Suatu
hari, saat sedang di mobil dalam perjalanan menuju sebuah tempat perbelanjaan,
Idham dan Nadia—teman dan rekan kerja gue—, serta gue terlibat sebuah pembicaraan
yang serius. Sambil menyetir Idham bertanya ke gue dan Nadia “Gue dapet tawaran kerja nih, menurut lu pada
gimana?” mendengar pertanyaan Idham reaksi gue cuma diam. Namun Nadia langsung
mencecar soal gaji.
“Gue
ditawarin gaji lebih gede. Kalau dibanding sekarang, naik sekitar 30 persen
lebih lah.” Jawab Idham dengan yakin. Setelah mendengar jawaban tersebut Nadia
memberi saran untuk ambil peluang tersebut. Sementara gue masih terdiam, gue
gak terlalu yakin apa yang akan gue jawab.
“Menurut
lu gimana ki? Gue ambil aja apa gimana?” Tanya Idham ke gue. Idham yang
sebelumnya gak pernah berbincang serius, terus terang bikin gue bingung. Setelah
berpikir agak lama gue lalu menjawab dengan pernyataan yang umum untuk orang yang
bingung, “cari yang menurut lu baik aja dham, kalau gue..” tapi sebelum jawaban
gue mencapai kesimpulannya, ternyata kita sudah sampai di tujuan. Pembahasan
soal resign dan gaji pun berhenti seiring dengan laju mobil yang berhenti.
Saat
pembicaraan ini terjadi, udah sekitar 10 bulan gue bekerja di Berca Niaga
Medika (BNM)—perusahaan distributor alat kesehatan ber-merk PHILIPS—. Dalam
periode 10 bulan ini pula, seenggaknya gue telah melihat secara langsung 3
orang rekan kerja gue resign. Dan sebaliknya,
ketika banyak yang keluar, banyak juga yang melamar masuk.
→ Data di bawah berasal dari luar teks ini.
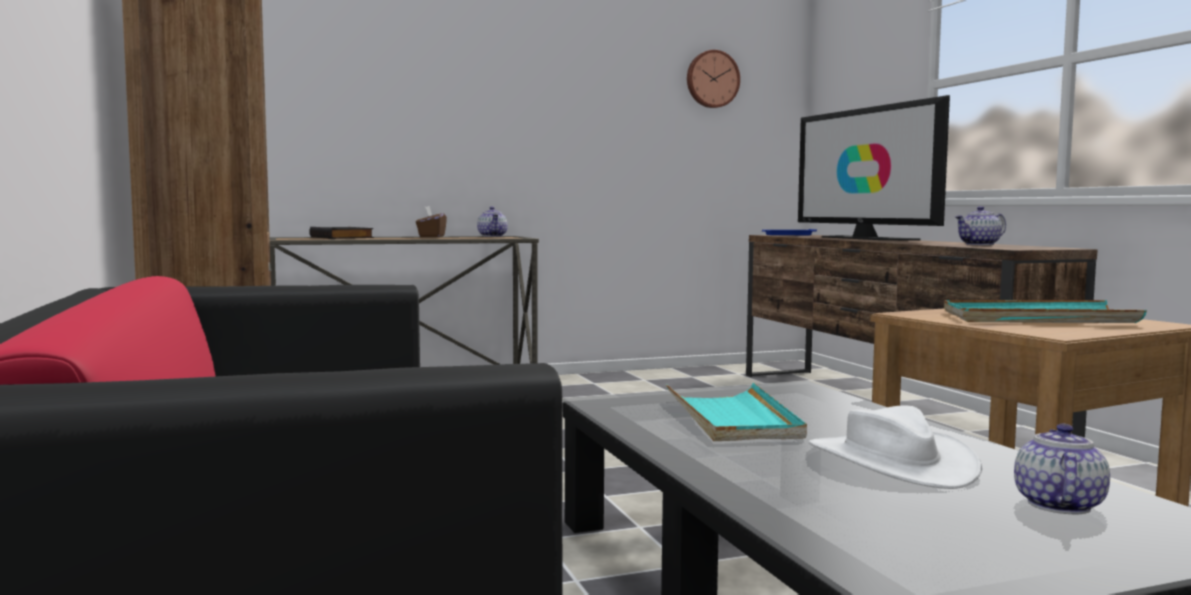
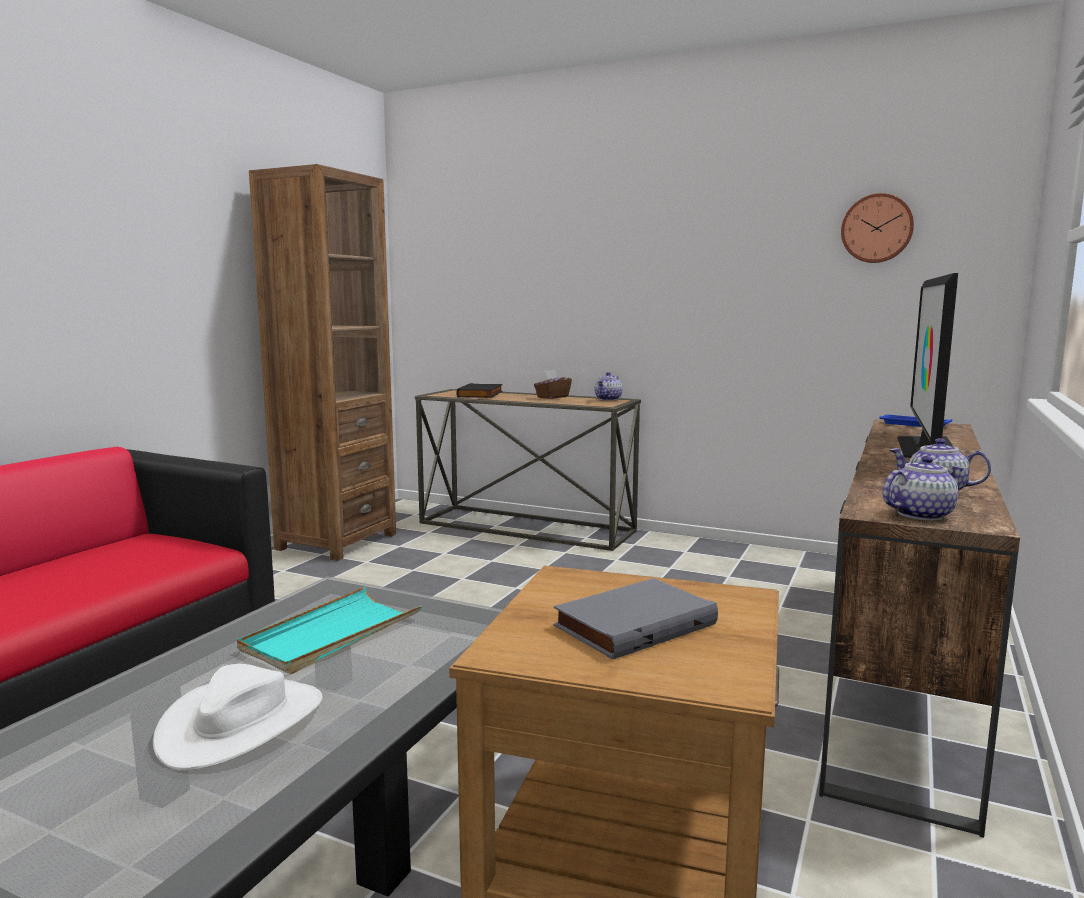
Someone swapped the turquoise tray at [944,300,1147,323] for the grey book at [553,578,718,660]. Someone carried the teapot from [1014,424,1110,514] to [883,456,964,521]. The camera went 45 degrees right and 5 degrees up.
Dinamis,
pergerakannya begitu cepat. Pernah dalam hati gue mempertanyakan kenapa sih
mereka resign? apa yang menguatkan
mereka untuk resign dan hijrah ke
tempat lain. Gue melihat kalau mereka setidaknya mencari satu diantara dua
alasan, yaitu uang lebih (baca: gaji gede), atau sebuah kepastian jangka
panjang.
ER,
salah satu rekan gue saat di BNM resign
karena menjadi PNS, walau diakuinya berat melakukan langkah tersebut, karena
gaji yang diperoleh jauh lebih kecil dari gajinya saat bekerja di BNM, namun
dia tetap mengambil pilihan untuk menjadi PNS. Lebih jelas, alsannya bukan soal
uang, tapi soal kepastian jangka panjang yang dia peroleh ketika ‘bekerja pada
negara’ dibanding bekerja di sektor swasta yang suatu saat bisa kolaps. Ya,
manusia memang membutuhkan kepastian, jangankan bekerja, pasangan pun selalu
minta kepastian. *eaaa
Lain
ER, lain pula OFM—rekan kerja gue yang menggantikan ER—, dia berkisah bahwa di
tempat kerjanya dulu gajinya tiga kali lipat dari sekarang, tapi ketika gue
tanya kenapa dia pindah. Alasannya sederhana, di perusahaannya yang dulu kerjanya
gak jelas, semua dikerjain, dari yang kecil seperti pasang lampu, sampai yang
berat – berat. Lihat kan, ternyata alasan resign
gak selalu soal uang, tapi tentang kenyamanan bekerja.
Satu –
satunya hal yang diinginkan manusia adalah sebuah kepastian. Padahal,
ketidakpastian itu sudah pasti.
Hal yang buruk sudah pasti berbekas. Tapi
tidak dengan yang baik, kadang terlupa (baca: dilupakan)
Gue teringat
cerita sepupu gue di Sukabumi yang menceritakan tentang seorang saudara jauh
kita. Katanya saudara jauh kita itu, sebut saja AA bisa mendapat gaji 8 juta sebulan,
tapi dengan konsekuensi hanya tidur 2 - 3 jam sehari. Gaji 8 juta yang di dapat
AA berasal dari seringnya dia kerja lembur. “Buat apa kaya gitu, padahal mah masih muda. Siga kejar setoran wae, da
eweuh tanggungan—Kayak kejar setoran aja, padahal gak ada tanggungan.” Terang
Sepupu gue sambil menceritakan AA.
Saat mendengar
cerita sepupu gue, Jujur gue salut sekaligus kasihan dengan AA. Salut karena
dia seorang pekerja keras (dalam artian negatif), kasian karena dari penuturan
sepupu gue, AA sering sakit – sakitan akibat sering bekerja lembur. “Lihat aja
nanti sok, kalau begitu terus mah uang yang dikumpulin gak akan guna,
malah badan ancur.” Sepupu gue lalu menutup pembahasan tentang AA.
“Ya,
yang ada uang yang dikumpulkan cuma buat biaya pengobatan ketika sakit.” Kata
gue.
Gue jadi teringat sebuah
cerita.
Alkisah ada seorang pendaki gunung pemula berjalan dengan cepat dengan
alasan ingin mencapai puncak lebih cepat, lalu dia seorang pendaki gunung yang lebih tua, ketika
berpapasan pendaki tua tersebut bertanya
pada pendaki pemula, “kenapa jalan begitu cepat?” katanya.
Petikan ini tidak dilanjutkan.